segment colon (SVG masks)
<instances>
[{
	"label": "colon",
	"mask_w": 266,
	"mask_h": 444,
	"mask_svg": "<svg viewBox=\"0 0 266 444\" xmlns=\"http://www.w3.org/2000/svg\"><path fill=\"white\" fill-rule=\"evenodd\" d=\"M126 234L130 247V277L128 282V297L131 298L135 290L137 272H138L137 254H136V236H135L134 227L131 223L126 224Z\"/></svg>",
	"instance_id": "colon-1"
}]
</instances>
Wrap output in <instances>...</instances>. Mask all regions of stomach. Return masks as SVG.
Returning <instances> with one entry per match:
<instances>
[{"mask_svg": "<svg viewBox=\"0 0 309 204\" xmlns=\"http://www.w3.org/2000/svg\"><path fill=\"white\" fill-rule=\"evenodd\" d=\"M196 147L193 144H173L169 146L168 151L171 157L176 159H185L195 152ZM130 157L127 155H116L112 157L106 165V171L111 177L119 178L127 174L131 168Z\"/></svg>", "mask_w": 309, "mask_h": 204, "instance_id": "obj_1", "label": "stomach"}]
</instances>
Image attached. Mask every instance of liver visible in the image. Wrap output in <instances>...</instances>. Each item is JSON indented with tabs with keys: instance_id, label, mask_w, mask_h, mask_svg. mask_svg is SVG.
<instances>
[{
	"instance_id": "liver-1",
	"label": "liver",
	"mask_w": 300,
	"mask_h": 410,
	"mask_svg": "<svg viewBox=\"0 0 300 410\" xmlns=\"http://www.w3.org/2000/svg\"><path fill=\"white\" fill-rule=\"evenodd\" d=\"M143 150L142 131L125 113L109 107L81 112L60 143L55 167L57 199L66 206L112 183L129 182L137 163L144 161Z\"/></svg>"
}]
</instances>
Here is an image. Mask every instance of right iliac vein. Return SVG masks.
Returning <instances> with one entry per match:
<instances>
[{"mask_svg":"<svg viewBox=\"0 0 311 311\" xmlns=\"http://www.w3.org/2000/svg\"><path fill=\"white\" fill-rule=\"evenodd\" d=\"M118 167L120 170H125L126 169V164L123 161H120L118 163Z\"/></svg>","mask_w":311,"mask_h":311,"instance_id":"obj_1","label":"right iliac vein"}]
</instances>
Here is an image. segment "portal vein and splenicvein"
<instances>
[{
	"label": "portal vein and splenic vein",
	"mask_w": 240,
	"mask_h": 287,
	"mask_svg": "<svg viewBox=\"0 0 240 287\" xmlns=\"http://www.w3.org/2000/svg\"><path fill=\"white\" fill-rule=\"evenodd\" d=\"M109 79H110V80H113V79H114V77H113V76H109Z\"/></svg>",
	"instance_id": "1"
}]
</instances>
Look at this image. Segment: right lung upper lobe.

_Stated task_: Rewrite the lines from the one containing "Here is an image. segment" through the end of the records, replacing "right lung upper lobe" with "left lung lower lobe" and leaving everything else unchanged.

_The reply_:
Here is an image. segment "portal vein and splenicvein"
<instances>
[{
	"label": "portal vein and splenic vein",
	"mask_w": 240,
	"mask_h": 287,
	"mask_svg": "<svg viewBox=\"0 0 240 287\" xmlns=\"http://www.w3.org/2000/svg\"><path fill=\"white\" fill-rule=\"evenodd\" d=\"M109 79H110V80H113V79H114V77H113V76H109Z\"/></svg>",
	"instance_id": "1"
}]
</instances>
Look at this image. Segment: left lung lower lobe.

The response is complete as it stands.